Q: What would you advise your own child to do each year during college in order to get the strongest possible start? What are the most important things parents can be doing to get their kids on the right path at this delicate point?
A: One of the most important aspects in achieving good credit health is payment history, because it shows how you’ve managed your finances, including any late payments. Making on-time payments is a crucial part of building good credit. By opening a credit card, keeping your balance low and making on-time payments, you can begin to build a positive credit history. Be sure not to overextend yourself – only charge what you can afford. If you are not able to pay a credit card bill off in full, use 30 percent of the credit limit – or less – as a guide to ensure you maintain a low utilization rate. Finally, if you are renting your home, find out if the landlord or property manager is reporting rental payments to the three Credit Reporting Agencies.

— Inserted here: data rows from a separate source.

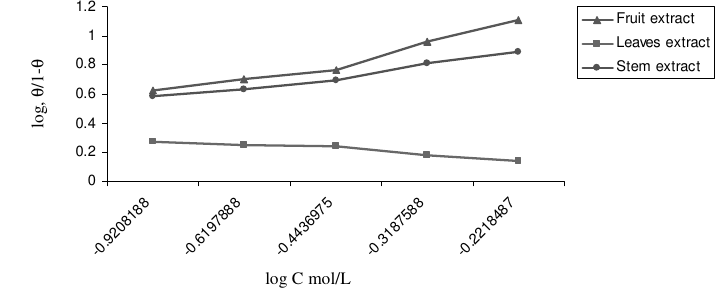
Figure 2. Longmuir adsorption isotherm for mild steel in 2.0 N (HCl+H extracts of Cordia dicotoma (24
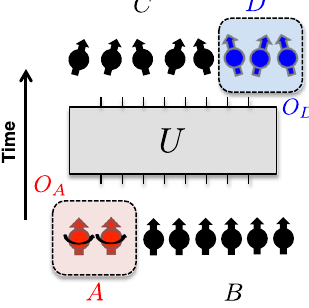
FIG. 2. Schematic image of the setup associated with an out-of- time-ordered correlation function, h O A ð 0 Þ O D ð t Þ O A ð 0 Þ O D ð t Þi . Time runs upward and evolution is generated by the unitary U . The Hilbert space decomposes as H ¼ H A ⊗ H B ¼ H C ⊗ H D . Ideally, operators O A and O D act on sufficiently small subsystems of the full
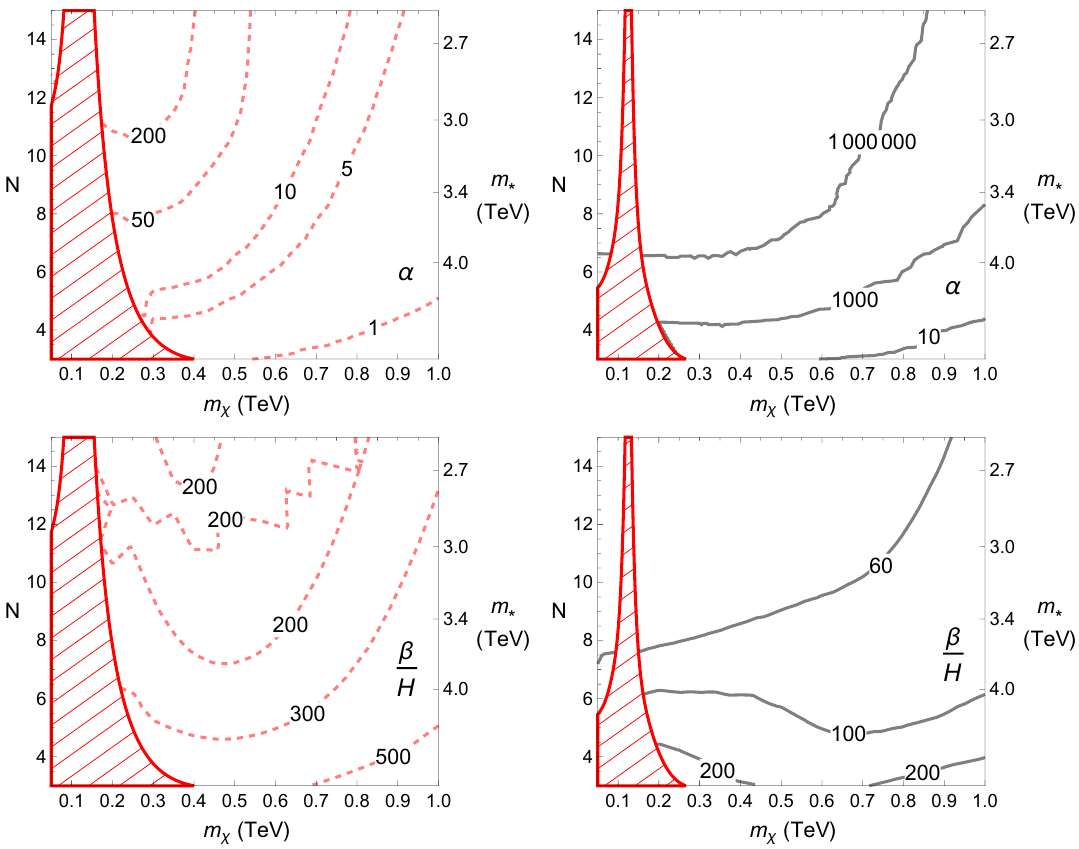
Figure 16 . The parameters (cid:11) (upper panels) and (cid:12)=H (lower panels) which determine the GW signal as a function of m (cid:31) and N for a meson-like dilaton (left panels; red dashed) and a glueball- like dilaton (right panels; black solid). A signal in the LISA band is expected for 1 . (cid:12)=H . 10 4 and (cid:11) & 0 : 1 [84, 85]. In the red dashed region, there is no phenomenologically viable electroweak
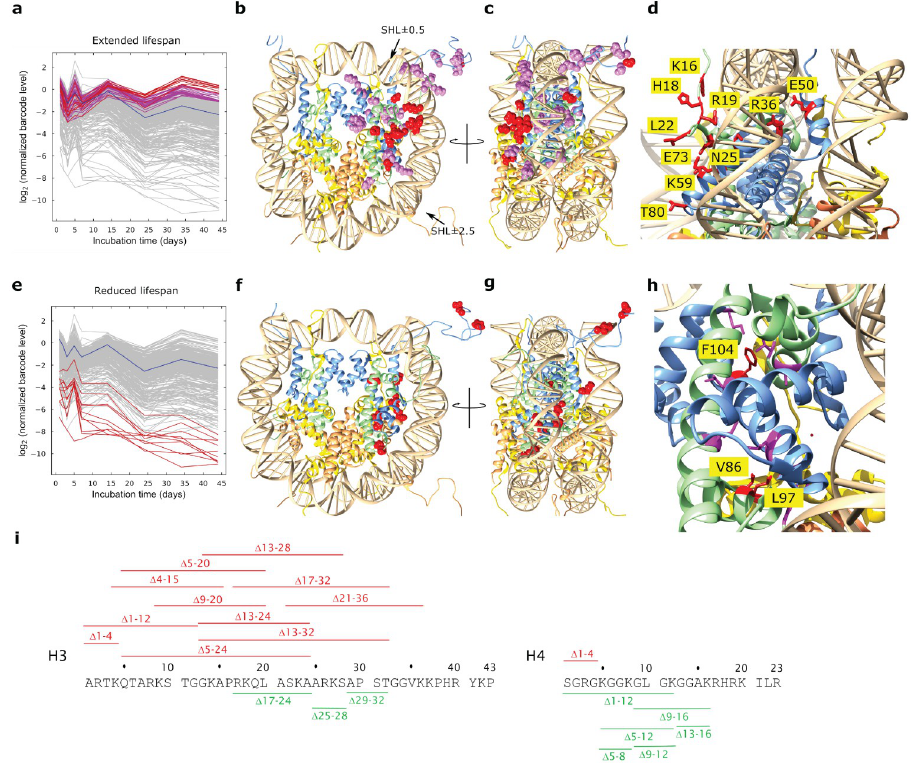
Fig 1. Chronological lifespan of histone mutants. The barcode level of each of the approximately 400 tagged histone mutant strains was determined by sequencing in the quiescent pool at different times in stationary phase, and expressed as log 2 relative to the level at the start of stationary phase (6d), and adjusted to the population median. The log 2 ratios of the top 10 individual (red) and top 10% (violet) of strains with most extended lifespan ( a ) and bottom 10 individual strains (red) with most reduced lifespan ( e ) are shown at progressive times of incubation. The log 2 ratio of the median strain is indicated (blue). The residues implicated in the top 10 individual and top 10% of strains that exhibit extended lifespans are shown in red and violet sphere conformation in the structure of the nucleosome (1KX5), respectively ( b ), and the bottom 10 individual strains with the most reduced lifespans are shown in red sphere conformation ( f ). The positions of superhelix locations (SHL) ± 0.5 and ± 2.5 aligned with the Sin and Lrs sectors [29] are indicated by arrows ( b ). The structures in b and f are shown rotated by 90˚ clockwise viewed from the top ( c , g ). The 10 individual residues associated with most extended ( d ) and most reduced ( h ) lifespan are shown in stick conformation with individual residues identified. The deletions of sections of the N-terminal tails of H3 and H4 that are associated with extended (green) or reduced (red) CL are indicated ( i ). Individual residues atoms of the mutated residue in the top 10 most viable ( b ) and 10 least viable ( e ) strains in the quiescent fraction are shown as red spheres in the crystal structure of the nucleosome (PDB accession 1KX5). A close-up view of the nucleosome shows the location of the mutated residues, represented in red stick structures, in the most ( c ) and least viable ( f )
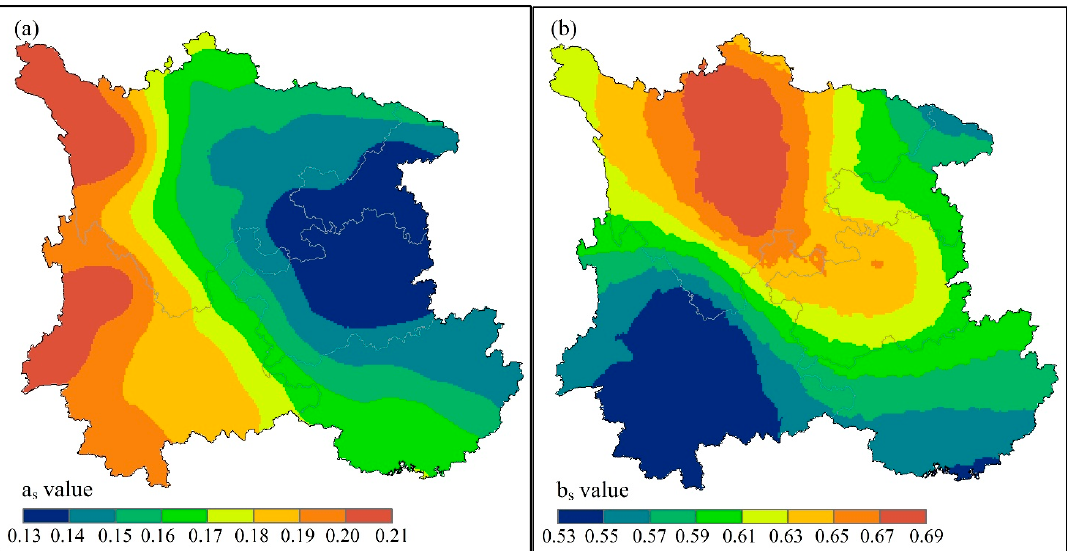
Figure 3. Spatial pattern of optimized annual average a s and b s for calculating solar radiation in Southwest China from 1993 to 2015. ( a ) The distribution of parameter of optimized a s and ( b ) b s .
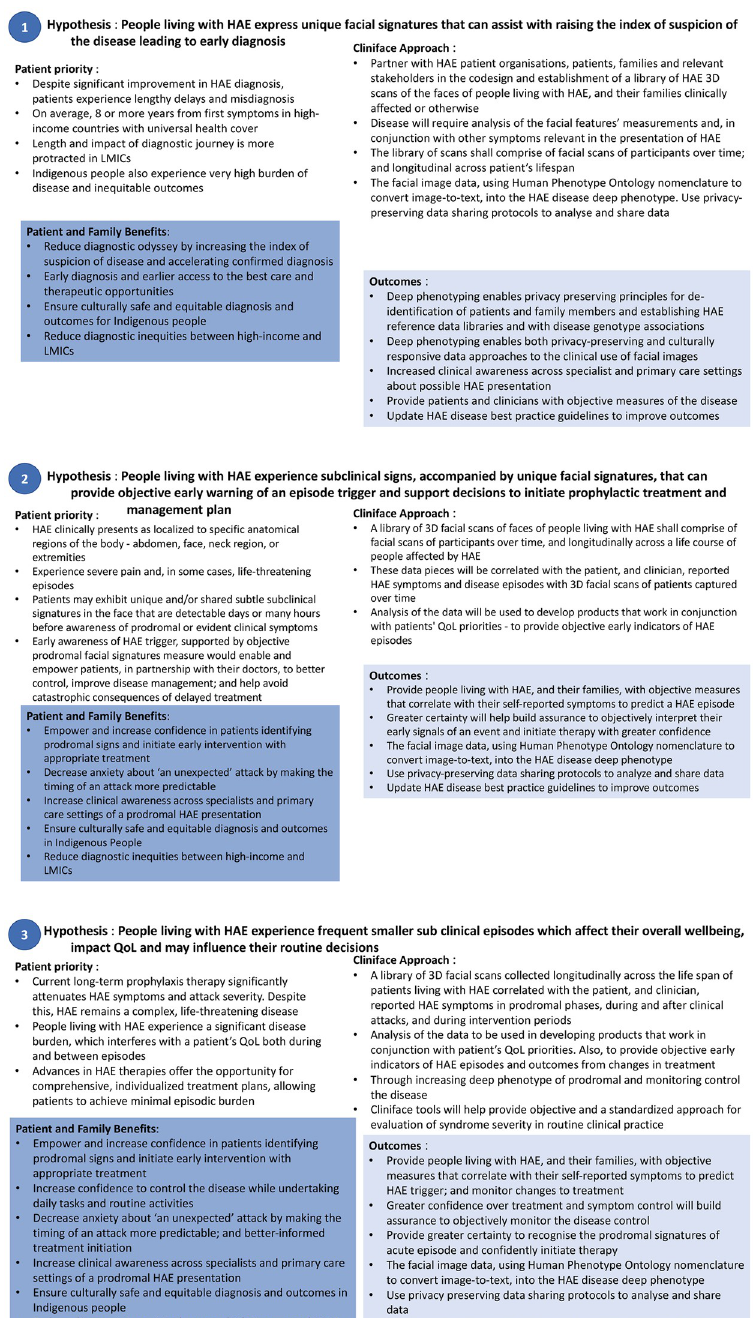
Fig 4. (1) Increasing index of suspicion and improving early detection and diagnosis of HAE. (2) Early objective prodromal indicators of an imminent HAE episode. (3) Improve treatment outcomes and QoL for patients living with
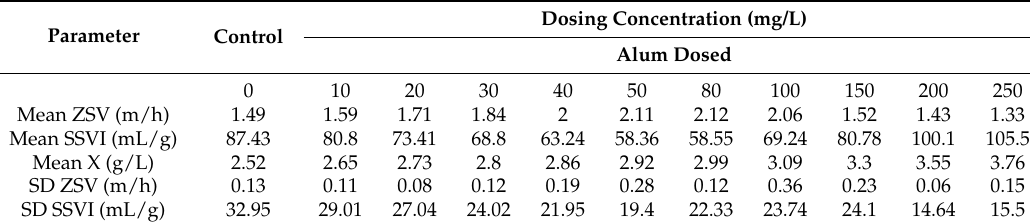
Table 1. Mean and standard deviation data of zone settling velocity (ZSV) and stirred specific volume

Having on-time payments posted to your report each month can help with a positive score when alternative data is being considered in the credit report.
As a parent, if you are opting to co-sign for a credit card for your child (required by the CARD Act of 2009 for anyone under 21 who cannot demonstrate their ability to pay), you need to understand that you are taking on the responsibility for the debt incurred if the student doesn’t pay their bill. Using a student or secured card, with a lower credit limit, could help protect you as the co-signer from incurring large amounts of debt.
Q: What kind of credit score should a young person be shooting for in order to fulfill the goal of this article, which is to pass a credit check and be able to sign a lease on an apartment without a co-signer?
A: We encourage everyone - -young adults included – to focus on learning good habits for sustained financial health. Landlords, creditors and others look at your behavior history to assess your level of responsibility and whether they can trust you to take care of their asset or make on-time payments. Focus on these behaviors, monitor and track the information being reported, and protect your data.